The NGO Platform on Shipbreaking, a coalition of
environmental, human rights and labor organizations, sent a letter to the
Flemish Environment Ministry on Monday calling on Belgium to seize the
end-of-life car carrier Global Spirit. The ship is now docked in Antwerp and
loading second hand cars to be delivered in West Africa before heading for the
infamous ship breaking beaches in India where at least six workers have died so
far this year crushed by steel plates and many more are sickened by occupational
disease due to ship-borne hazardous substances like asbestos or PCBs.
Under the Waste Shipment Regulation of the European Union,
Belgium is obliged to prevent the export of all hazardous wastes – including
from ships – from its shores to developing countries, says the NGO giving its
opinion of the situation:
The regulation was designed to prevent the environmental
injustice of rich countries exporting their toxic wastes to impoverished
countries lacking the technology and infrastructure to manage such wastes. The
European Commission has clearly stated that the laws in place are applicable in
the case of the Global Spirit and that Belgium has an obligation to ensure that
the ship is not exported for breaking to India.
“Belgium must move quickly to prevent this ship from
becoming a fugitive from the law. They must hold the ship, ascertain the
destination and survey it to assess the amounts of asbestos, PCBs and other
hazardous substances it is likely to contain,” said Ingvild Jenssen, policy
advisor of the NGO Platform on Shipbreaking. “According to European and Belgian
law, only if all hazardous materials are removed from the ship can it be
allowed to be exported to South Asia.”
The end-of-life vehicle carrier Global Spirit has been used
to transport cars for Nissan-Renault on a regular route Morocco-EU-Turkey and
is currently under long term time charter with Hoegh Autoliners under the
management of Autotrans based in France. The Global Spirit is sold to an Indian
breaker for scrap at a price of $6.8 million ($512 per ton). Only by using
cheap labor and avoiding costly environmental protections can a profit from the
steel be made at this high a price. The ship is expected to contain asbestos in
its construction as well as explosive and flammable fuel residues which lies as
a hidden danger for thousands of unprotected workers in Alang.

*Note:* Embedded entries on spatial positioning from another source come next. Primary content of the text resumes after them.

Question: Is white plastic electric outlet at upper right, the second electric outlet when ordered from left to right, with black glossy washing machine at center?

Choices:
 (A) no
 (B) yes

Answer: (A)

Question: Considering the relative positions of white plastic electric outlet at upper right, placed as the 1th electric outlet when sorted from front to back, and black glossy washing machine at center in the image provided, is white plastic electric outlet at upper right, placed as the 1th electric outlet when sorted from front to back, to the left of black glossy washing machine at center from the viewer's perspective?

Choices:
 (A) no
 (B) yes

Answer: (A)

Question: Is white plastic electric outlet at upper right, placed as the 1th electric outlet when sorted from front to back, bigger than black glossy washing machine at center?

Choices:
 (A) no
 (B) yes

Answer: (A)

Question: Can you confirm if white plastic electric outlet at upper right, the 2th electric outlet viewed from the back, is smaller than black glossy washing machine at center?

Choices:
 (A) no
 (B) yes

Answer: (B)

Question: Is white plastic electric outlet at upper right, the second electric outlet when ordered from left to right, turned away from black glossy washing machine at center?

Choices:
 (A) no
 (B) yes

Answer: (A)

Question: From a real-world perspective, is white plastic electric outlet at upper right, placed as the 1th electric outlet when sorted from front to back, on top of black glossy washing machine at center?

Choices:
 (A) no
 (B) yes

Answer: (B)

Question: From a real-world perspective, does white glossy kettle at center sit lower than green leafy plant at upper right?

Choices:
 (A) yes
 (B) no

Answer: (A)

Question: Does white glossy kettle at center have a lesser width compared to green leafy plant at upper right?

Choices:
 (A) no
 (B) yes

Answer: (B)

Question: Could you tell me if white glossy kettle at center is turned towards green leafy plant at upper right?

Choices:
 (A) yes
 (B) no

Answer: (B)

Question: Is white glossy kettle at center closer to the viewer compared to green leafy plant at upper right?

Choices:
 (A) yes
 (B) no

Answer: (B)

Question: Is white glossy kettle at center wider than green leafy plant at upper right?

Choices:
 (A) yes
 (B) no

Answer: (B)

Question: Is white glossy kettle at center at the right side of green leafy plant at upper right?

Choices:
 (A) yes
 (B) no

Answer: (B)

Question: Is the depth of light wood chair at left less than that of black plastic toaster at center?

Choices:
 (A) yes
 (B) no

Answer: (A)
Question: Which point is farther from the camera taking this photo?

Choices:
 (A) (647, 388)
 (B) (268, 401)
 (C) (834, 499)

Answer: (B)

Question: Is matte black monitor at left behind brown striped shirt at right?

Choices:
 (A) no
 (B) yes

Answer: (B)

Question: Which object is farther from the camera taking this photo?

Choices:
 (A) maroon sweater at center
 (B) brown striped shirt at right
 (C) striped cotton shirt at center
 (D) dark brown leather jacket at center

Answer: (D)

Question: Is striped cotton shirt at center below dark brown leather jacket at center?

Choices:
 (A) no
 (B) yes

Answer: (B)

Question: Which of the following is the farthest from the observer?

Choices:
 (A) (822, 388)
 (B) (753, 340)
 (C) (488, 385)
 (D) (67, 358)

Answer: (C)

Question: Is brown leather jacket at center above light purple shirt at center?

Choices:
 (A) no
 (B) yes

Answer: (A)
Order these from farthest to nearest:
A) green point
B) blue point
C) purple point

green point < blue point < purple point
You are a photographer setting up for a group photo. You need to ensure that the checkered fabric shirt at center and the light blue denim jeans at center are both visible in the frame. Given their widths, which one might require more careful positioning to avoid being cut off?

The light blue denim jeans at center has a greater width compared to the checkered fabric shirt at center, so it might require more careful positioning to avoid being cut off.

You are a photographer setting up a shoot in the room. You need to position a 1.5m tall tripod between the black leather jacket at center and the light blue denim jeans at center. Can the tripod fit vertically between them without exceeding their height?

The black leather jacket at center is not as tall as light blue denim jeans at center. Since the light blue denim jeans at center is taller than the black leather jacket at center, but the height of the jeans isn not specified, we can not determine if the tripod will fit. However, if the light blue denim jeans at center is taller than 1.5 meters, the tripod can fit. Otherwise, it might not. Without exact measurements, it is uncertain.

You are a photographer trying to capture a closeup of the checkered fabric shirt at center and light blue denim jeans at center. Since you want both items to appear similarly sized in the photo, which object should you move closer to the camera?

The Platform has sent a letter to the Japanese owners of the
ship, Mitsui O.S.K. Lines Limited (MOL) and Nissan Car Carriers (NCC), calling
for a sustainable solution for the dismantling of the Global Spirit and the
adoption of a company policy on ship recycling that will ensure dismantling of
their fleet under safe and green conditions. The charterers of the ship, Hoegh
Autoliners, which also are 20 percent shareholders in NCC, have already adopted
a sustainable ship recycling policy for their ships ‘off the beach’.
“So far this year six workers have been reported killed by
falling steel plates at the Alang shipbreaking yard,” said Ritwick Dutta,
environmental lawyer at NGO Shipbreaking Platform member organization LIFE.
“Such practices would never be allowed in Belgium and it should not be allowed
in any country in the world.”
Currently over 70 percent of the global commercial fleet of
end-of-life ships are run ashore and broken by hand on the beaches of India,
Bangladesh and Pakistan, where labor is cheap, labor rights poorly respected
and pollution laws weak, lacking or not-enforced. Yet in Europe, government
owned ships are being broken only in sophisticated yards located in developed
countries while commercial vessels are still too often exported even when such
exports violate the law.
“It will be a glaring double standard and a sad irony if the
French and Belgian governments are forced to use a Belgium yard to recycle
their old ships and meanwhile Belgium fails to act to stop another toxic ship
from being exported from their shores,” said Ingvild Jenssen. “Both government
and commercially owned ships are illegal to export to developing countries, and
they should all be managed in green ship recycling yards in developed countries
and not on the dangerous and polluting beaches of South Asia,” she said.